I’m supposed to like baths.

Twitter is awash with pics of people legs, reclining in a candlelit bath, bubbles galore with a glass of wine.  I CANNOT think of something that gets me more stressed that this combination of awfulness.  For a kick off, I find baths reeeeeallly boring.  After the excitement of the “ahhh ohhhh ahhhh” as you get into a bath that feels a bit too hot, but you know won’t stay hot for very long, you’re there. Lying there. Staring at a boring tiled wall that probably needs a good mould spray on it. You swoosh a few suds around and then say. “right, I’m done”.

Given the fact you are effectively stewing in everything you’ve just washed off your body (ewww) and if you shave your legs…(ewwww) and wash your hair (clean water anyone?) then I find the whole thing quite unsavoury.  I don’t find it massively comfortable either (see sitting in bed position above) and either your knees or upper body gets cold unless you have a sunken Roman bath of some sort that allows you to swim in it.  Glass of wine?  Where the bloody hell does that go? and as you move positions and your soapy arm gives way on the edge of the bath you end up with wine in your “stew”. Nice!  You can’t read in there because you have to keep one hand dry and learn how to turn pages with one hand, although if you had an iPad or kindle that would help, right up until the point you lose your grip on it and wave £100-£300 goodbye as it sinks beneath the soapy scum of your body soup water.

Sorry — give me a shower any day.

I’m supposed to like Massages

I find them very unrelaxing.  Except the ones where you sit in a chair and they spend 10 minutes on your shoulders and necks and head. Those are ok.  But the ones where you have to strip off and lie down and the pummel you as if you are meat that needs tenderising, you can keep them.  I once had a free full body Clarins massage before my wedding and I have never spent an hour being so tense.  The scrub made my skin hurt and tingle and even after that, all the oil or cream that was rubbed into my skin just aggravated it.  I was self-conscious of bits of my body as well, it was just ghastly.

I find facials relaxing.  They relax my whole body as if I have had a massage all over. I’ll stick to those thanks.

I’m supposed to like Picnics

Now this tends to surprise a lot of people. One close friend really grilled me about it one day and I think I worked it out as a result.  Honestly, I really do not see the point of picnics at all and I think if you really deeply asked yourself, you probably don’t either.

hmmm, that looks comfortable. Photo courtesy of tilly and the buttons .com

hmmm, that looks comfortable.
Photo courtesy of tilly and the buttons .com

Sitting on the floor! Really?  That’s uncomfortable right there. Legs at right angles again, needing to lean on something, sore bum or having to sit cross-legged.  It’s so…….uncomfortable.  You put your hand out to get up and stick it in dirt/ants nest/mayonnaise/a bee.  WHY CAN’T WE JUST SIT AT A BLEEDIN’ TABLE!

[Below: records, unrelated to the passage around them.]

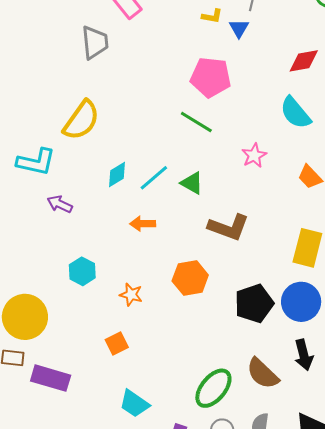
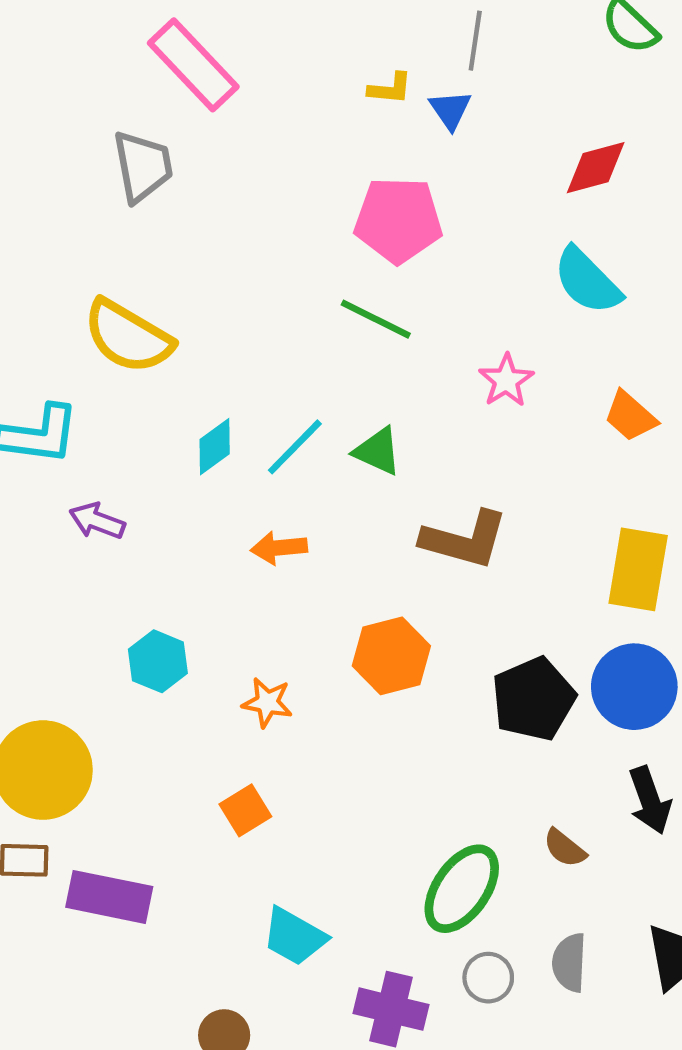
yellow semicircle: (81, 120) -> (128, 337), turned 90
brown semicircle: (263, 374) -> (565, 848), size x0.6

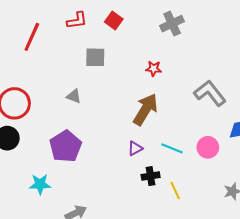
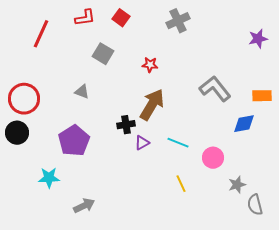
gray square: (95, 57) -> (103, 54), turned 30
red star: (154, 69) -> (150, 65), moved
pink circle: (208, 147) -> (213, 158), moved
black cross: (151, 176) -> (126, 125), moved

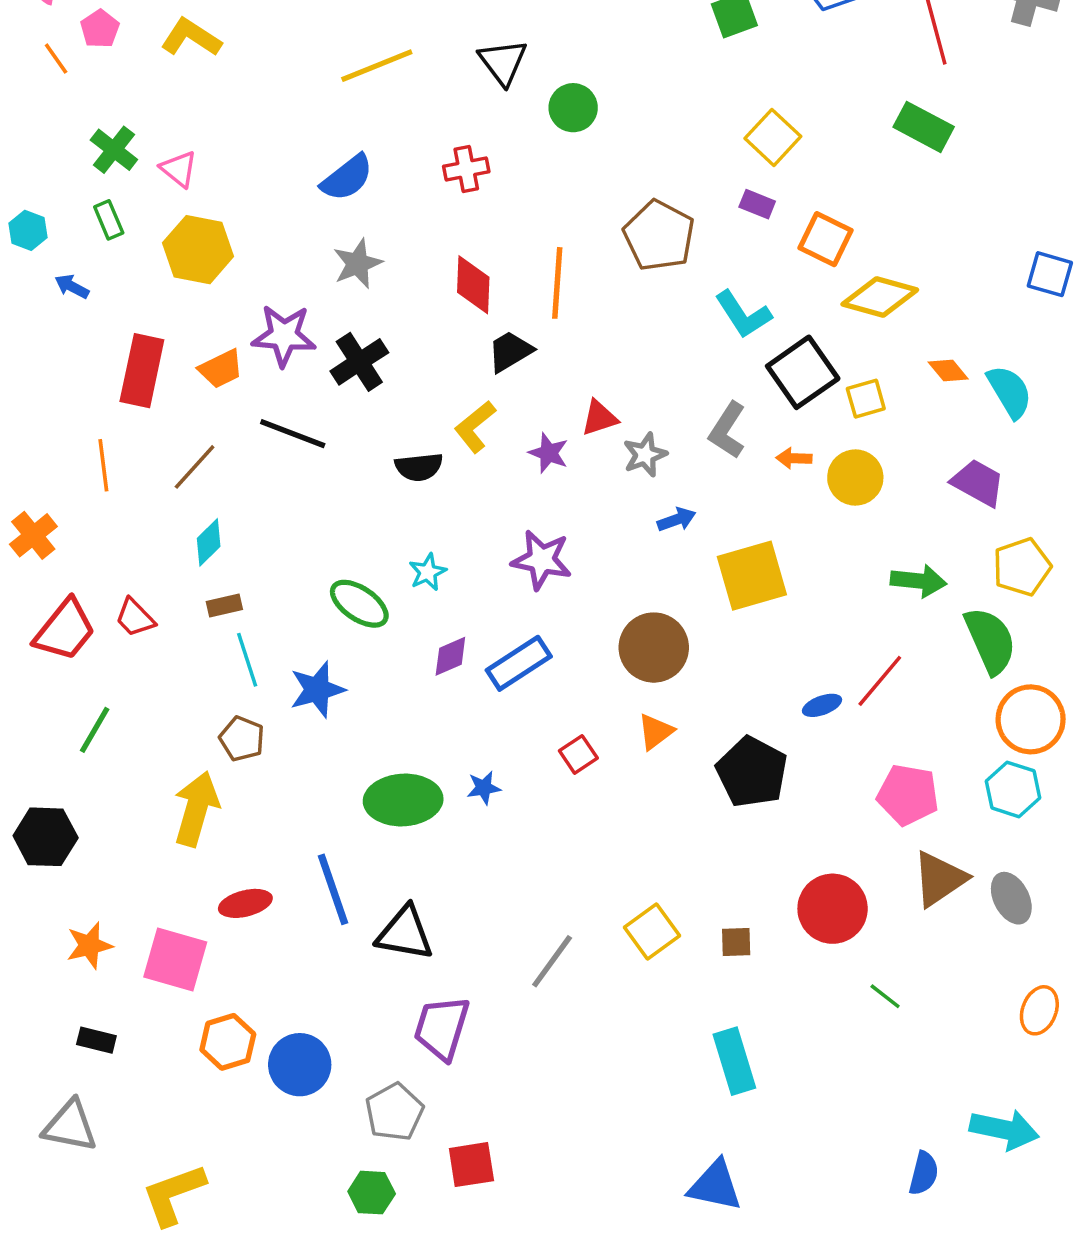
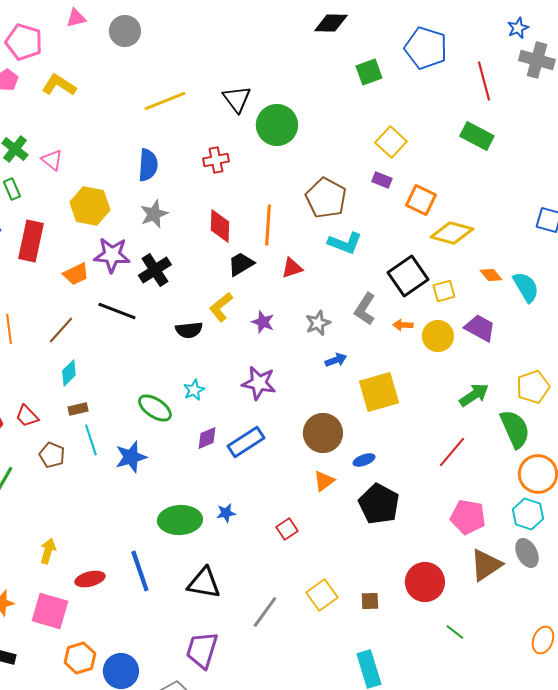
green circle: (573, 108) -> (277, 125), size x1.5
blue semicircle: (347, 178) -> (148, 165), turned -48
yellow hexagon: (198, 250) -> (90, 206), moved
cyan L-shape: (743, 315) -> (345, 243), moved, turned -36
red rectangle: (142, 371) -> (31, 241), moved
red triangle: (599, 418) -> (292, 268), moved
purple trapezoid: (978, 483) -> (480, 328), moved
green arrow: (918, 581) -> (474, 395), turned -40
blue ellipse: (822, 705) -> (364, 460), moved
brown pentagon: (242, 739) -> (52, 455), moved
red square: (578, 754) -> (287, 529), moved
yellow arrow: (196, 809) -> (48, 551), moved, size x0.6
gray ellipse: (1011, 898) -> (527, 553), moved
black triangle: (405, 933) -> (204, 583), moved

Then there is the food itself.  You spend over an hour creating lots of little bits of food that are wrapped up into little containers and then packed in a big container with cutlery and condiments all in little containers.  You lug it about with you for over an hour, to unpack it somewhere again, open all the tops of, spend 20 minutes swatting insects away from it. It’s warm, it doesn’t look nearly as nice as it did in your kitchen and hour and a half ago.  You can’t find a flat surface for your cup so you have to eat  with one hand, drink with the other and use your elbow to carry out any other important tasks, like not falling over.

It ruins a perfectly good walk to be honest.  I want to eat before or eat afterwards, sit somewhere comfortable, eat fresh well prepared food and then head off to enjoy a proper walk.  Stupid Picnics, always ruining things.

So, what are you supposed to like that you don’t?

PS: worth noting I typed unhappy picnic/massage/breakfast in bed into google images and couldn’t find a single picture.  Really?  Everyone, universally, loves these things?